As a founding member of the East African Community (EAC), Tanzania has been at the forefront of championing and advocating the intergovernmental organization's regional integration efforts.

The EAC is currently comprised of the original three members—Tanzania, Kenya and Uganda—as well as Burundi and Rwanda. The first incarnation of the EAC was established in 1967 before collapsing a decade later in 1977, but was later revived on June 7, 2000. The total area of all five of its member countries is over 1.8 million square kilometers, with a population of roughly 150 million people.

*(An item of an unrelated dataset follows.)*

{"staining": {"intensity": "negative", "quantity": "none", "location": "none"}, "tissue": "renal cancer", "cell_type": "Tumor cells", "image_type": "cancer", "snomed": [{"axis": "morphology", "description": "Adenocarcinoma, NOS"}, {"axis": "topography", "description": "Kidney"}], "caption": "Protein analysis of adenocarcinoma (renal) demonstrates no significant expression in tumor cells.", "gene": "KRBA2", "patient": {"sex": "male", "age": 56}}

Despite some initial concerns and criticisms, early returns on the EAC's ongoing integration process have proven to be beneficial for Tanzania. In 2010, the EAC introduced the common market. From 2012 to 2013, total trade amongst EAC members increased by 36.36% to $5.5 billion. Tanzania has in particular taken advantage of the common market, raising its level of trade with other EAC countries by 82%, more than double the average of the entire organization. Access to the much larger 150 million person market via Tanzania has greatly improved the country's draw as an investment destination, especially when combined with the country's geographic position as a natural gateway to the other landlocked countries in the EAC such as Uganda, Burundi, and Rwanda.

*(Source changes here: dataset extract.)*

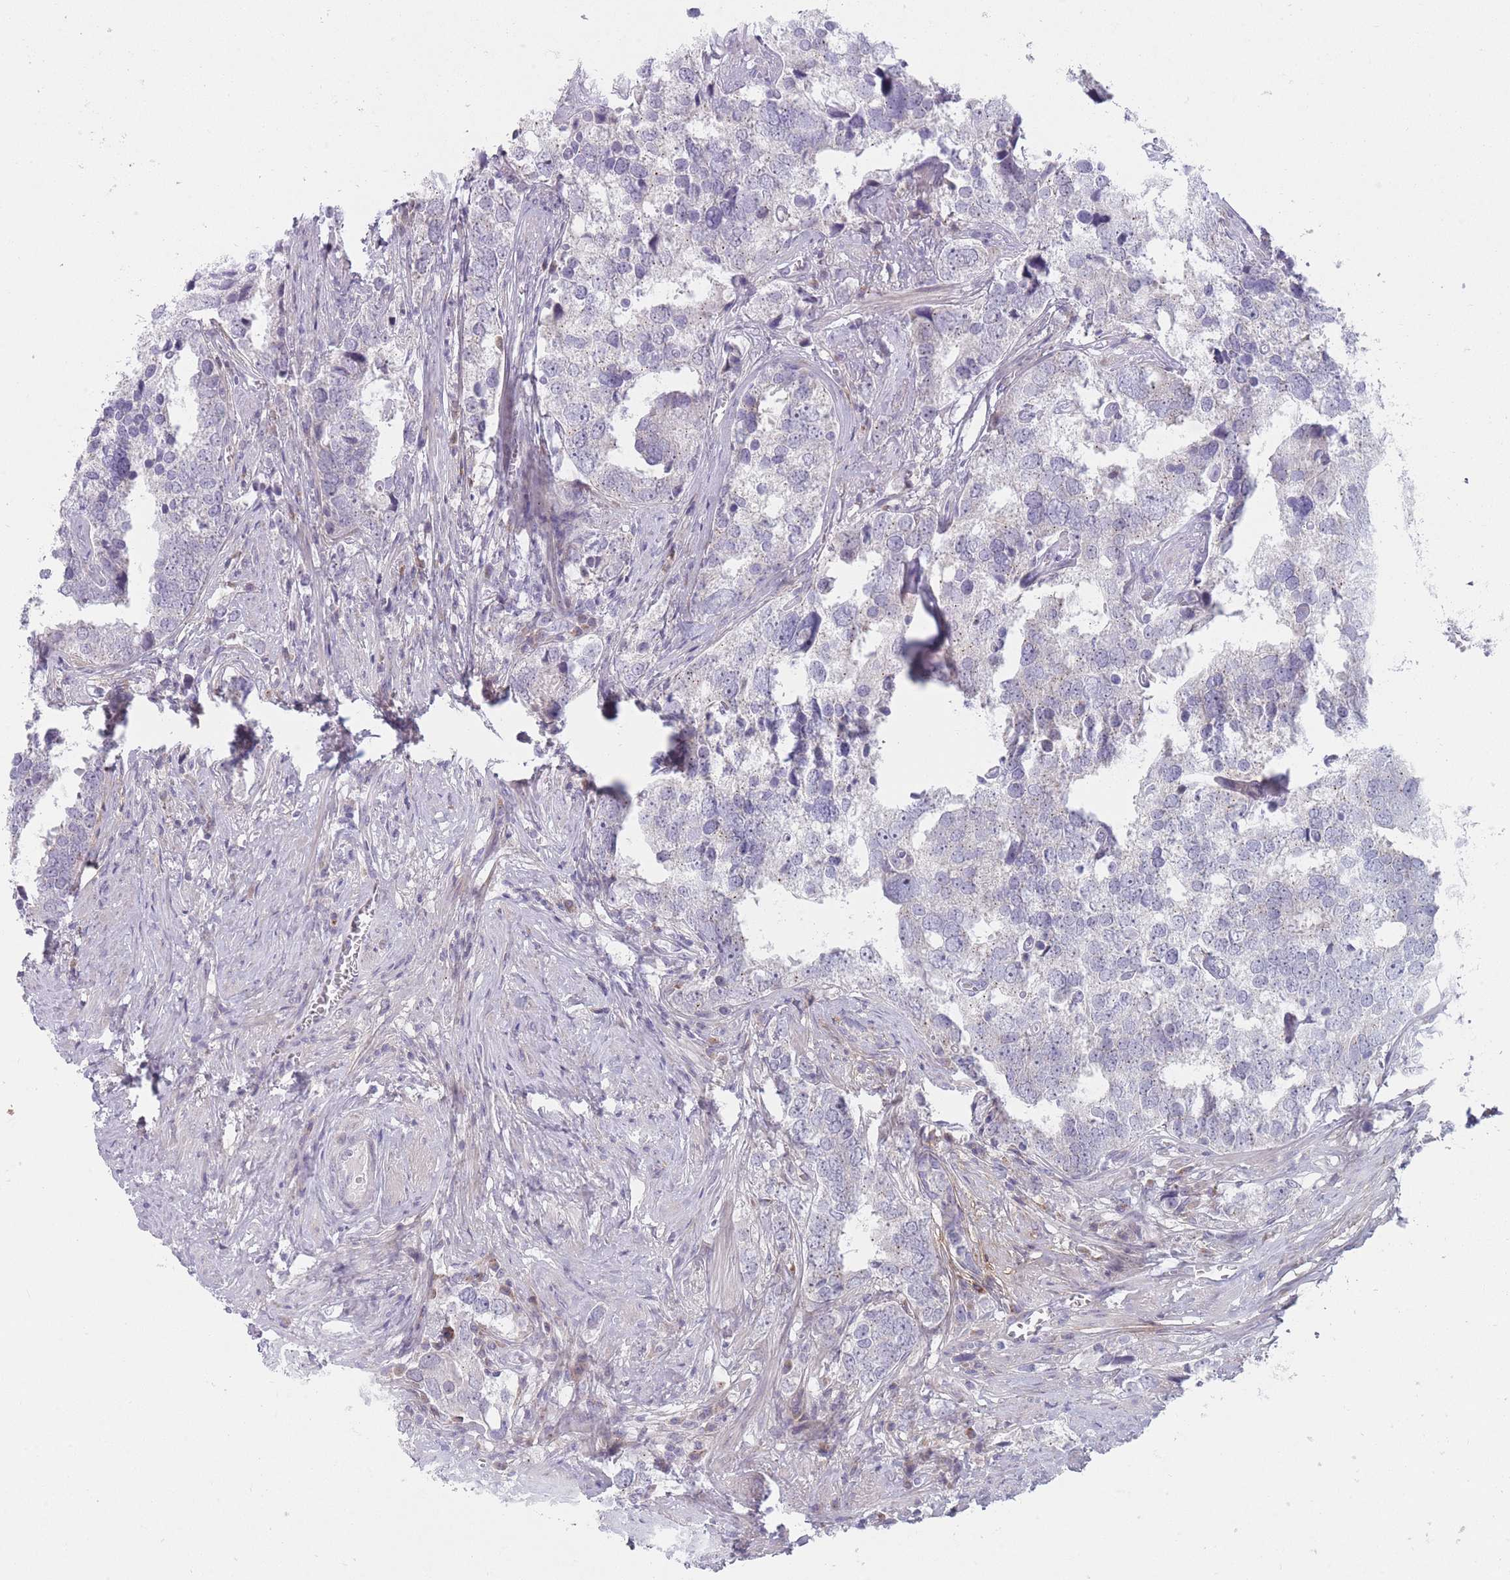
{"staining": {"intensity": "negative", "quantity": "none", "location": "none"}, "tissue": "prostate cancer", "cell_type": "Tumor cells", "image_type": "cancer", "snomed": [{"axis": "morphology", "description": "Adenocarcinoma, High grade"}, {"axis": "topography", "description": "Prostate"}], "caption": "DAB (3,3'-diaminobenzidine) immunohistochemical staining of human prostate adenocarcinoma (high-grade) displays no significant staining in tumor cells.", "gene": "PAIP2B", "patient": {"sex": "male", "age": 71}}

The common market and ongoing regulation reforms are having dramatic effects on the logistics and transportation of goods moving to and from EAC member countries. With the implementation of the single customs territory, the required documentation for the movement of cargo has been reduced by 90%. Shipments from Mombasa to Kampala, which had historically taken 18 days to complete, could now be delivered in as little as four days.

However, even with these early successes, the EAC's ambitions run much higher. The customs union and common market were just the first two stages of an eventual four stage plan, with the third and fourth stage being a monetary union and eventually a federation of states. While the EAC is still finalizing the common market stage, the groundwork has already been laid to successfully transition into a monetary union. In November 2013, the EAC's heads of state signed the protocol on the monetary union during a meeting in Kampala. According to the protocol, each country has 10 years to satisfy various macroeconomic criteria, such as debt to GDP ratio, budget deficit to GDP and reserves for imports, and the union can begin as soon as three countries fully qualify. Tanzania is well positioned to be among one of the first qualifiers, as it already satisfies certain conditions, but the country is currently lacking in the area of budget deficit.

Beyond the monetary union, the EAC is also hard at work to increase the physical infrastructure connecting the member countries, with multiple ambitious rail, road, sea and air projects currently in various stages of completion. For Tanzania's part, the government's Big Results Now (BRN) model is being adapted to revitalize the country's rail network. The EAC Railway Master Plan includes upgrades to the Tanga-Arusha line, as well as the creation of a new line from Arusha to Musoma. Additionally, a major third terminal is currently under construction at Julius Nyerere International Airport in Dar es Salaam that would take the airport's annual capacity from 2 million to over 7 million people.

According to EAC Minister Samuel Sitta of Tanzania, the ongoing integration of the region will only lead to greater stability, peace and the alleviation of poverty. Although there are still many obstacles and challenges before a full monetary union or an eventual federation can be established, the early signs of EAC integration have instilled a deserved sense of optimism.